Harness Service Life — by CMC Rescue

The service life of a rescue harness is closely related to that of a life safety rope – both are used in the same environments, both are made from nylon or polyester and both receive similar levels of inspection and care. Since harnesses are worn on the body, they are generally better protected than ropes. On the other hand, harnesses rely on the stitching to hold them together, and due to its small diameter, the thread is more susceptible to abrasion, aging and chemical damage than web or rope.

The fall protection industry recommends two to three years as a service life for a harness or belt in use. They recommend seven years as the shelf life. The military was using seven years as a service life for nylon products. The Climbing Sports Group of the Outdoor Recreation Coalition of America states that a climbing harness should last about two years under normal weekend use. At this time, the rescue industry does not have a recommended service life for harnesses.

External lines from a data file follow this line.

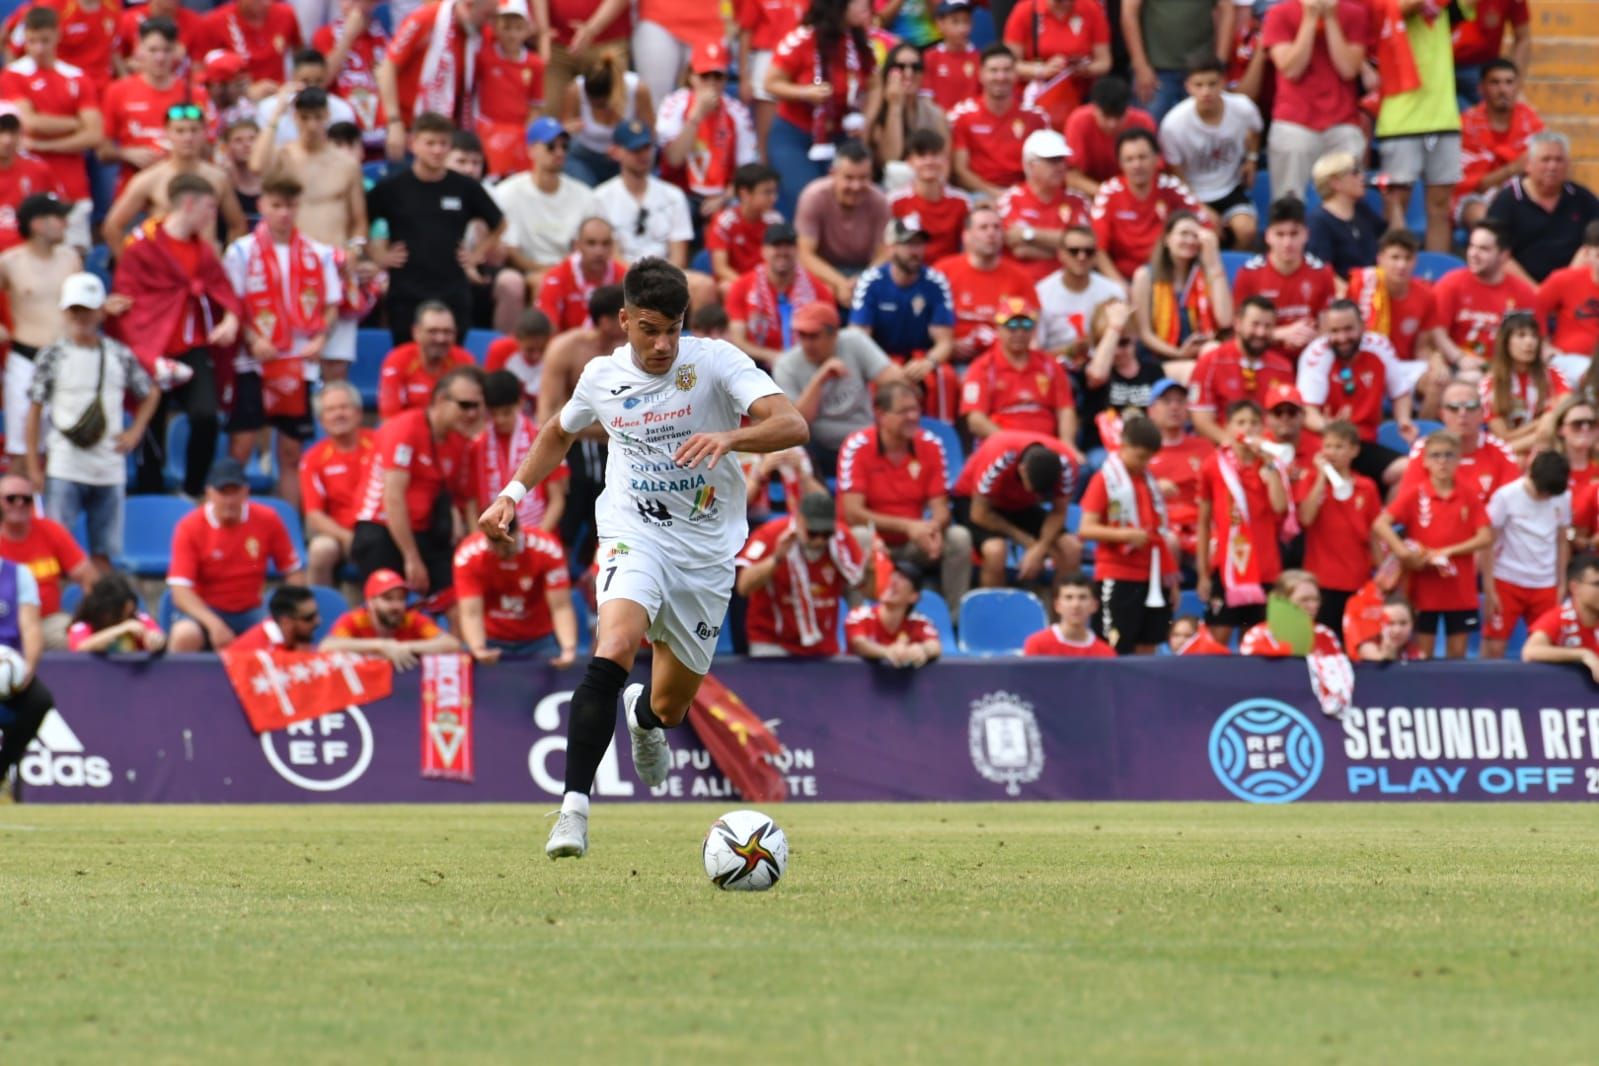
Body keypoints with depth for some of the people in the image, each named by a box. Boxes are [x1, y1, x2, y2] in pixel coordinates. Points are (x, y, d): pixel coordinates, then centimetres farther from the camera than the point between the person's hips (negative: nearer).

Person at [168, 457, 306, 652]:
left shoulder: (267, 521, -4)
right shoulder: (189, 527, -11)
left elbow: (294, 572, 5)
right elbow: (180, 590, -17)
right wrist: (213, 624, -31)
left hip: (249, 612, 2)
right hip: (204, 611, -2)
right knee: (185, 634, -37)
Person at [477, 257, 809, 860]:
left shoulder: (716, 362, -12)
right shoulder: (602, 378, -1)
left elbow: (793, 426, -24)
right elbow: (560, 433, 22)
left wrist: (729, 437, -43)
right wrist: (512, 494, 10)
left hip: (707, 551, 0)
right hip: (634, 535, 0)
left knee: (668, 709, 11)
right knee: (614, 648, -31)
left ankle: (643, 715, 53)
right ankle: (574, 808, -32)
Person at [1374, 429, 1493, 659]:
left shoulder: (1469, 497, 1)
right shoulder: (1415, 494, -4)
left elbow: (1486, 537, -5)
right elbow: (1381, 524, -11)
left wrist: (1448, 551, -15)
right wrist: (1403, 552, -25)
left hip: (1461, 590, 1)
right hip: (1424, 587, -1)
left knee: (1458, 655, 6)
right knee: (1422, 655, 2)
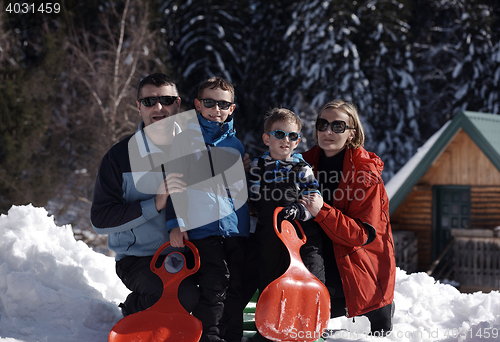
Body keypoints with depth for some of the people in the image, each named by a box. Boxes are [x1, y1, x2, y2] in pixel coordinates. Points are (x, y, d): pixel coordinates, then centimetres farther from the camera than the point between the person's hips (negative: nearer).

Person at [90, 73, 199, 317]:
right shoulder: (120, 156, -6)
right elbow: (100, 220, -13)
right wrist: (154, 204, -22)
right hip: (139, 258, -4)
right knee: (186, 296, -30)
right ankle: (134, 309, 3)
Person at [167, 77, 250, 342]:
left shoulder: (235, 144, 20)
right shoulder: (187, 137, 6)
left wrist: (252, 225, 21)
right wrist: (176, 222, -7)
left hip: (237, 227, 5)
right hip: (203, 225, -5)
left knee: (236, 285, 5)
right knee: (214, 283, -12)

Through the ASTM consensus standards process, the rescue industry set 10 years as the maximum service life for a life safety rope (see ASTM Standard F1740-96 Guide for Inspection of Nylon, Polyester, or Nylon/Polyester Blend, or Both Kernmantle Rope). The guide stresses that the most significant contributing factor to the service life of a rope is the history of use. A rope that is shock loaded or otherwise damaged should be retired immediately. Hard use would call for a shorter service life than would be acceptable for a rope that sees very little use.

If we apply the same analysis to the rescue harness, then the actual use and the conclusions drawn from inspection would be the significant criteria for determining retirement. We do know that with any use a rope will age, and thus a harness is likely to do the same, so a 10-year maximum service life may well be appropriate for harnesses, assuming inspection has not provided any reason for earlier retirement.

As with life safety ropes, if the harness has been subjected to shock loads, fall loads or abuse other than normal use, the harness should be retired from service. If there is any doubt about the serviceability of the harness for any reason, it should be retired from service.